Through this lens, Twitter now feels like opening a box of the ghosts of dead salesman; disembodied heads screeching at the void in order to promote their personal brands. On a day like today, when Boris Johnson has just become Prime Minister and Robert Mueller is testifying before Congress, it's particularly intolerable. Yes, I care about these things, but existentially, I'm tired. All of human experience isn't limited to these conversations. There's so much more.

In some ways, the same goes for technology. My love of tech has always been deeply tied to my love of people. Technology isn't interesting for technology's sake: it's interesting because it elevates the human experiences and lets people do things they couldn't do before. It has the potential to make the world more educated, more inclusive, and more peaceful. It's certainly not interesting because it makes money for people. Building wealth is the emptiest of empty goals, particularly in comparison to building happiness or building community. Every technology project I've ever professionally worked on has been mission-driven for exactly this reason. There are ethics to what I do that I think are important, but there's a limit to the number of times I can talk about building software respectfully or limiting centralization of corporate power.
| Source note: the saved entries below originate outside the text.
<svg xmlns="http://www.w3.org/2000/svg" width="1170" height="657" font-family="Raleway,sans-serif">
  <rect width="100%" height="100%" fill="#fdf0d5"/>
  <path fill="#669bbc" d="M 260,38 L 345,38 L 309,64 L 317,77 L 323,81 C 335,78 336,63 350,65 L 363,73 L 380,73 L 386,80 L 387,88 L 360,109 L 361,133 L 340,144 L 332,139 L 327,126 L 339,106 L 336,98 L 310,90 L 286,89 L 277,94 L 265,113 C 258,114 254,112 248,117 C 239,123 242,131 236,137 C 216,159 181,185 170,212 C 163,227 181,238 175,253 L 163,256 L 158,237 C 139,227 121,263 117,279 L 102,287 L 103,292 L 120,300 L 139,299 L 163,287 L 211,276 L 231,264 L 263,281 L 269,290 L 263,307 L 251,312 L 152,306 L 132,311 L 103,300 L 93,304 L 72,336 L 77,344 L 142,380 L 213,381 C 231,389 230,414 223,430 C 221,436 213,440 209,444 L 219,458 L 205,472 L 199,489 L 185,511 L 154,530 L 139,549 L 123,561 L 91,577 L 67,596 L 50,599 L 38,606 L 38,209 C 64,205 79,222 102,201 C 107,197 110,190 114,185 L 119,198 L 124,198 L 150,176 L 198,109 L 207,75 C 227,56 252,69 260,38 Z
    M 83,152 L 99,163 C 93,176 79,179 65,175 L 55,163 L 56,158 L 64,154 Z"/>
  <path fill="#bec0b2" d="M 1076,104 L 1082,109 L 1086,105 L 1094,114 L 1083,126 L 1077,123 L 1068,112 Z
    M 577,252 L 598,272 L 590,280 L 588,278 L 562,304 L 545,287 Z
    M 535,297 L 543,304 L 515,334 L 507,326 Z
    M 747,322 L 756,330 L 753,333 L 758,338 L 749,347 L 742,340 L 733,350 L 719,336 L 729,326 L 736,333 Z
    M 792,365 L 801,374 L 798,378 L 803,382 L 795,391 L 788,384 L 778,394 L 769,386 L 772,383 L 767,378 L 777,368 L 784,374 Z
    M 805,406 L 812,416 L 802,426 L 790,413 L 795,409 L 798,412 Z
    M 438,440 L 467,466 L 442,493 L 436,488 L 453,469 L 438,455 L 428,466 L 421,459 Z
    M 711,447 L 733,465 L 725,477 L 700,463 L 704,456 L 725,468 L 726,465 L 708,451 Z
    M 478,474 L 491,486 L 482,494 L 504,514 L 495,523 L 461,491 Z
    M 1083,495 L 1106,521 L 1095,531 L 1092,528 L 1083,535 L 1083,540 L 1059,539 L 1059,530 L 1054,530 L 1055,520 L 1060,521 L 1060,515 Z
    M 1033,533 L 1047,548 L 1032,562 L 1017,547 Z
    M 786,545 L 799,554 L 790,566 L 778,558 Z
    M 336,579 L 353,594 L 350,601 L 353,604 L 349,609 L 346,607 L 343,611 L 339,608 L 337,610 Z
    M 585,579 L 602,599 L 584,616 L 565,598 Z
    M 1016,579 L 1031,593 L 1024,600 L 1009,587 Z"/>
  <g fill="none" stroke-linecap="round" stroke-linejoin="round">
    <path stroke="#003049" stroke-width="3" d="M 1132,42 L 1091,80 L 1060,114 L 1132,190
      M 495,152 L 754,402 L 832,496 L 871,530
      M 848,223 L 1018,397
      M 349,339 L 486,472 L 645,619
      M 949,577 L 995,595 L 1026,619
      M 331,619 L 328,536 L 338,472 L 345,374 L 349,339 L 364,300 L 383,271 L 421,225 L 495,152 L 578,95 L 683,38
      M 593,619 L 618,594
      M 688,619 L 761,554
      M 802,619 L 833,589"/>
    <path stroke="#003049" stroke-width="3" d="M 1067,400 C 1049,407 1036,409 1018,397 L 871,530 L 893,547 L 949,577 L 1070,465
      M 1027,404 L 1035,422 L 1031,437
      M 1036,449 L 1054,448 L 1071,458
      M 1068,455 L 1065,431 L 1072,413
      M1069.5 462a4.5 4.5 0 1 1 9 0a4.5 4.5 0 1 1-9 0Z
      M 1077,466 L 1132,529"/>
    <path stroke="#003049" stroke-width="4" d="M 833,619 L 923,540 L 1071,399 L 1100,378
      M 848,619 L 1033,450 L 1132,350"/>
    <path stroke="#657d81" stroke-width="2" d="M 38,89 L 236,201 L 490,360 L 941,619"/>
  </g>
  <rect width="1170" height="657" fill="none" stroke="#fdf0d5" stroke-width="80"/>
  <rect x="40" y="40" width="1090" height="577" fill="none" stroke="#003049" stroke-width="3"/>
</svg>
For the time being, I don't really have anything to add. And I think it's important to be additive, rather than just echo the prevailing conversations. So for a month or so, I'm going to take a hard left turn.

During August, instead of talking about tech or the things that are happening in my life, my site and social media accounts (Facebook, Twitter, Instagram) are going to be entirely driven by creative output. No links to news stories, no links to blog posts on software architecture, politics, etc etc. If I'm making something public, it's because I've written a short story or made new art.

There are two exceptions: I will write as part of my work at Unlock, and I will publish my monthly "here are the books I read" round-up. The rest will be creative.

This isn't what anyone is following me for, I realize, but I consider this recovery time. It's necessary for me to use my brain a little differently, and to breathe. And maybe it'll lead to something new.